El lunes de Carnaval de 1837, Mariano José de Larra se descerrajó un tiro en su casa de Madrid por un amor no correspondido. Gran parte de sus 28 años de vida la pasó enamorándose de quien no debía: cuando no era de la amante de su padre era de una mujer casada, y Dolores Armijo pertenecía a este último colectivo. Cuando Dolores le devolvió las cartas de amor y le dijo en aquel segundo piso del número 3 de la calle Santa Clara que partían las peras, Larra se fue frente a un espejo del salón y se pegó un tiro en la sien. Ahí se frustró la mejor carrera periodística del momento.
El mal de amores fue la excusa última de Larra, porque además el periodista sufrió un constante desaliento e inconformidad ante los males sociales de España. Lo dijo muy acertadamente Paco Umbral: Larra se pegó un tiro «contra la sociedad española», que fue la que le suicidó. O como dejó escrito el propio Larra a modo de epitafio en una de sus críticas sociales: «Aquí yace media España; murió de la otra media».
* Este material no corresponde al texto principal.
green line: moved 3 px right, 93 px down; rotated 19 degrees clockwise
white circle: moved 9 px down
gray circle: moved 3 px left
Pero si Mariano José de Larra metió el dedo en la llaga de la sociedad española, también metió el dedo en el ojo de la Iglesia de entonces. El escritor, pionero en el periodismo español, también lo fue en cuestiones funerarias: coló un gol a aquella estricta norma eclesial que impedía a los suicidas ser inhumados en sagrado y recibir honras fúnebres en una iglesia.
Los suicidas, considerados pecadores, acababan habitualmente en la fosa común o, hasta no hace mucho, en cementerios civiles, porque la Iglesia no permitía el entierro de estos desgraciados en tierra bendecida. El suicidio de Larra, sin embargo, puso en un aprieto a los responsables eclesiásticos; aprieto del que salieron airosamente dando una larga cambiada a las leyes sagradas. El entierro del periodista iba a ser multitudinario, y a la Iglesia, presionada por la corriente liberal del Gobierno, le preocupaba la repercusión que pudiera tener el hecho de negarle un entierro digno a Larra.
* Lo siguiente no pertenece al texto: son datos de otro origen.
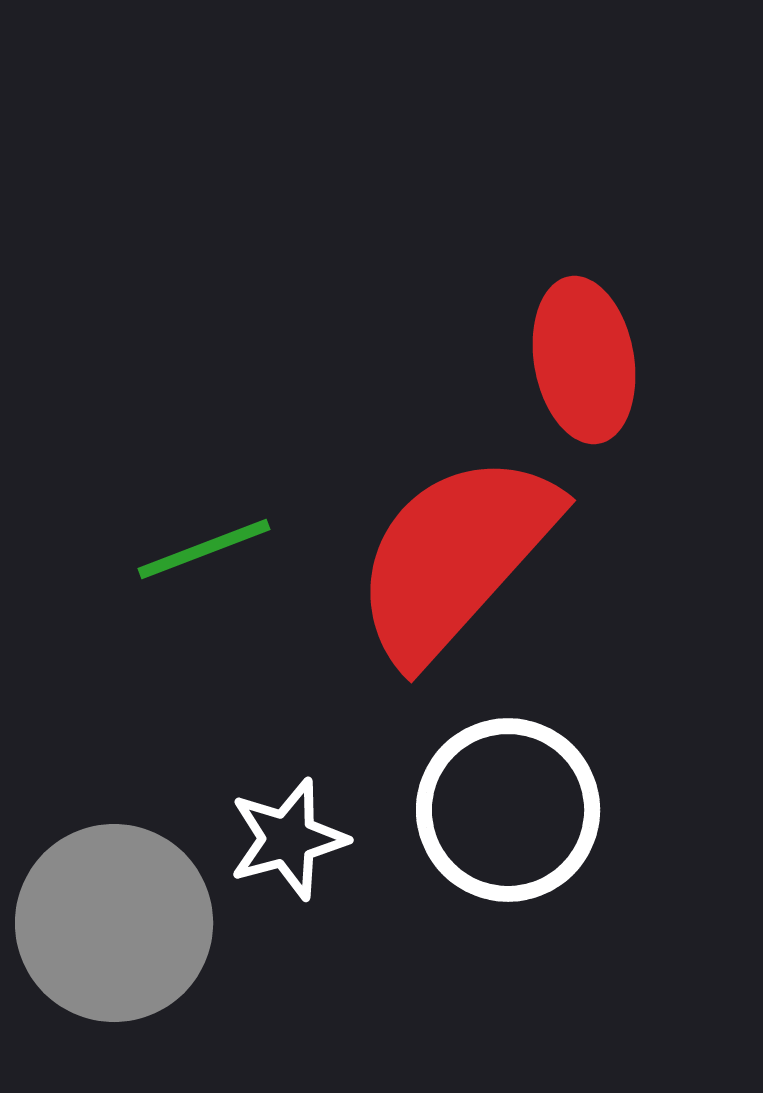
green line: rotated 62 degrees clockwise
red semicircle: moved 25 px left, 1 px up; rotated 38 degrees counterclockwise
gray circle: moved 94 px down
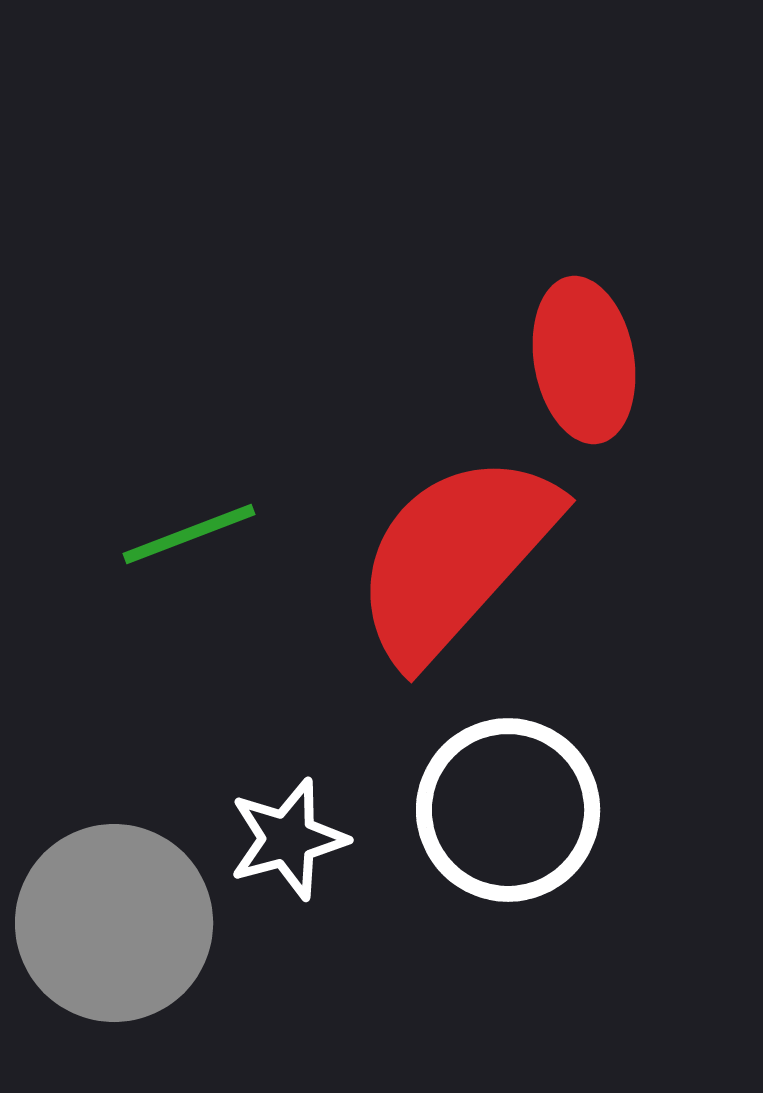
green line: moved 15 px left, 15 px up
Hay que reconocer que el por entonces vicario general de Madrid anduvo listo. Cuando el párroco de quien dependía el entierro preguntó qué hacer, el vicario contestó: «¿Los locos se entierran en sagrado? ¿Sí? Pues los que se suicidan están locos y éste también debe ser enterrado en sagrado».
Larra fue inhumado en el camposanto de la Puerta de Fuencarral y luego trasladado a la sacramental de San Nicolás. Cuando este cementerio se clausuró, los restos de Larra fueron llevados en 1902 a otra sacramental, la de San Justo, donde ahora reposan y donde comparte tumba con otro grande, don Ramón Gómez de la Serna.
En el primer entierro de Larra, además, se produjo un hecho relevante. Cuando se iba a dar tierra al ataúd, un jovenzuelo poeta de apenas 20 años se adelantó y declamó:
Ese vago clamor que rasga el viento
es el son funeral de una campana,
vano remedo del postrer lamento
de un cadáver sombrío y macilento
que en sucio polvo dormirá mañana.
Quien habló y dejó a todos boquiabiertos era el entonces desconocido José Zorrilla. En aquel mismo instante, durante el entierro de Larra, comenzó su fama. El Tenorio vendría después.
Larra, que no sedujo todo lo que deseó en vida, sí lo hace después de muerto. Pío Baroja, Azorín y otros miembros de la Generación del 98 iniciaron la tradición de rendir homenaje anual al periodista en su tumba del cementerio de San Nicolás (previa a la de la sacramental de San Justo). Unos ramos de violetas eran el delicado tributo de aquellos maestros. El hábito de honrar a Larra se perdió, hasta que los últimos románticos del siglo XX, entre ellos Luis Carandaí y Alfredo Amestoy, retomaron la tradición de honrar los huesos del periodista, primero ante el busto de Larra en plena calle de Bailén, y luego en su sepultura. Y respecto a su busto, curioso, muy curioso, que su ubicación se erigiera enfrente de la catedral de la Almudena.
En fin, que como ocurrió con otros muchos, de Larra se acabó hablando mejor en muerte que en vida. Ya lo sugirió Enrique Jardiel Poncela: «Si queréis mayores elogios, moríos».